Uma experiência que me faz não tornar o cinema dispensável, por mais plataformas de streaming que haja, é a possibilidade de compartilhar emoções durante a exibição de uma obra. No caso de Capernaum, tive a oportunidade de participar de uma verdadeira sessão de catarse - que talvez só consiga comparar ao que foi assistir ao filme Dançando no escuro. No entanto, ao contrário da obra ficcional de Lars von Trier, este longa libanês é quase um documentário, de tão calcado que é na realidade - e, sendo assim, consegue machucar ainda mais.
A cena inicial, que já me fez chorar aos primeiros minutos da exibição, condensa muito do que se pode esperar dessa obra de arte magistral. Enquanto uma música de fundo incrível toca, vemos meninos libaneses brincando de guerra, com armas fabricadas com pedaços de madeira. Conforme a câmera se afasta e captura um plano maior, somos apresentados à imensidão da miséria e vemos o quão alegórica é a cena dos garotos pobres tentando mimetizar a violência que os cerca, todos os dias.
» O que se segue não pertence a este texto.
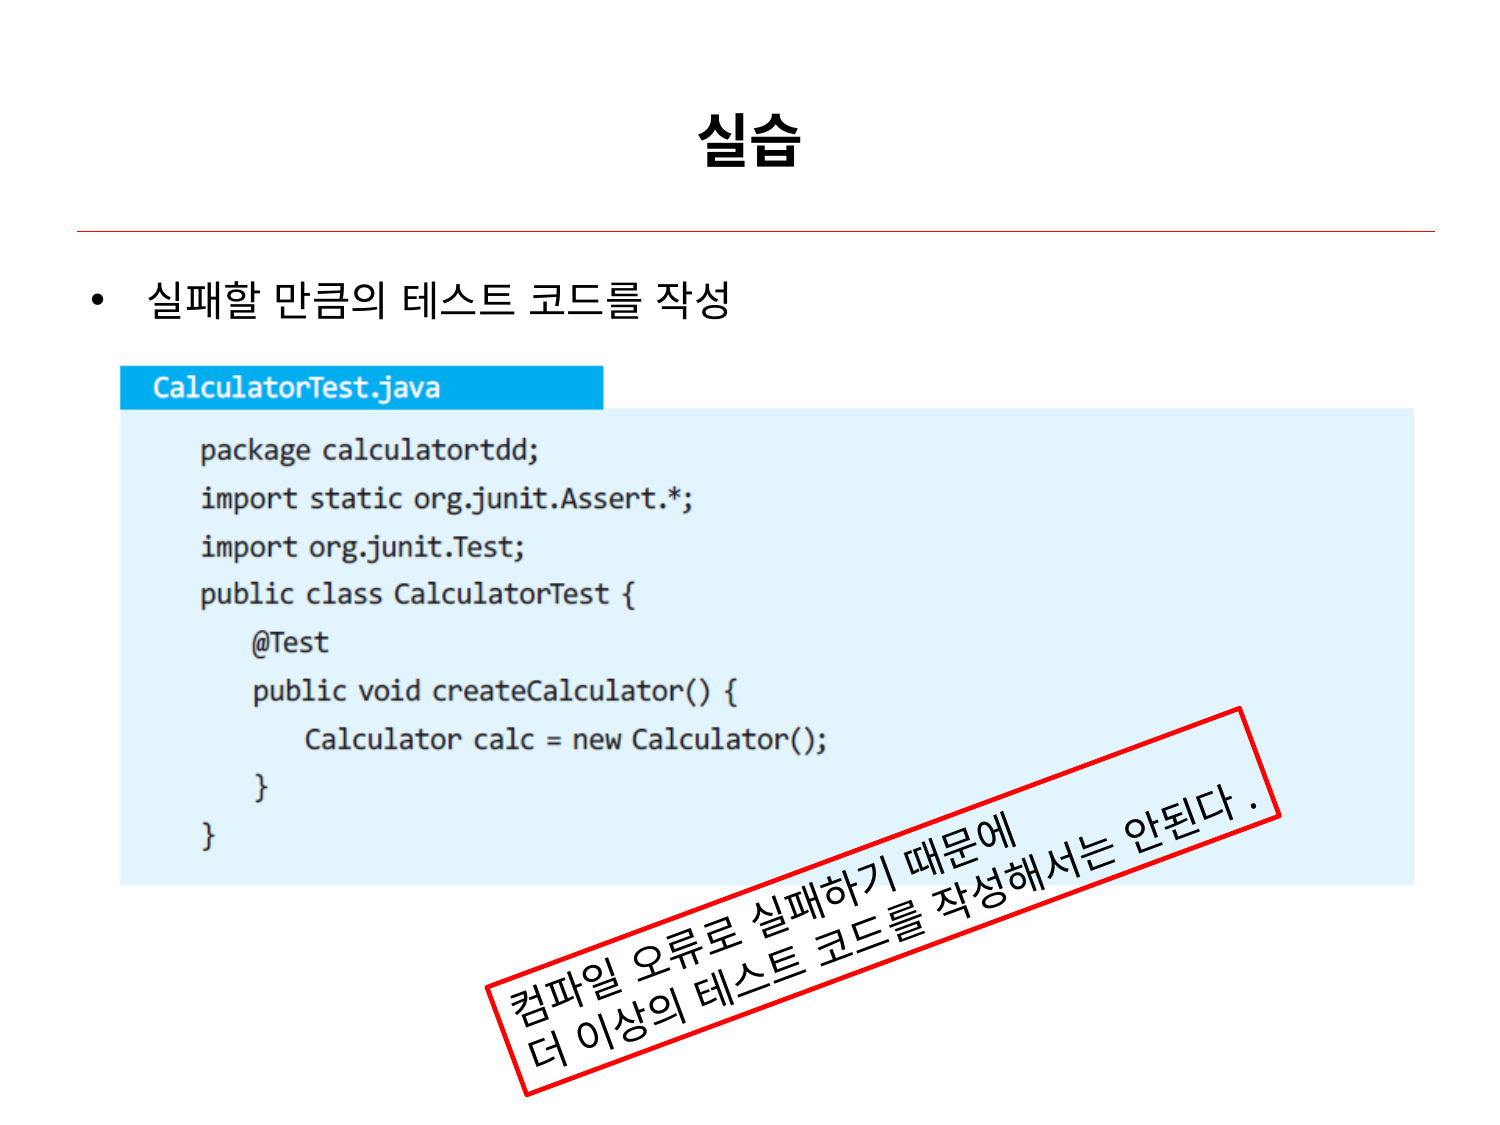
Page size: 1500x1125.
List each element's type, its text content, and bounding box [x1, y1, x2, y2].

É a esse jogo entre o próximo e o distante, a metáfora e a realidade, a beleza plástica da cena e a desromantização da miséria que o olhar sensível da diretora Nadine Labaki nos convida. As críticas fáceis de que a obra faz pornografia da miséria não funcionam aqui. O retrato que a diretora faz é real, com uma vasta pesquisa de campo que escancara a realidade que não queremos ver. Filme necessário, doído, arrebatador. Uma experiência estética e ética da qual ninguém deveria se esquivar.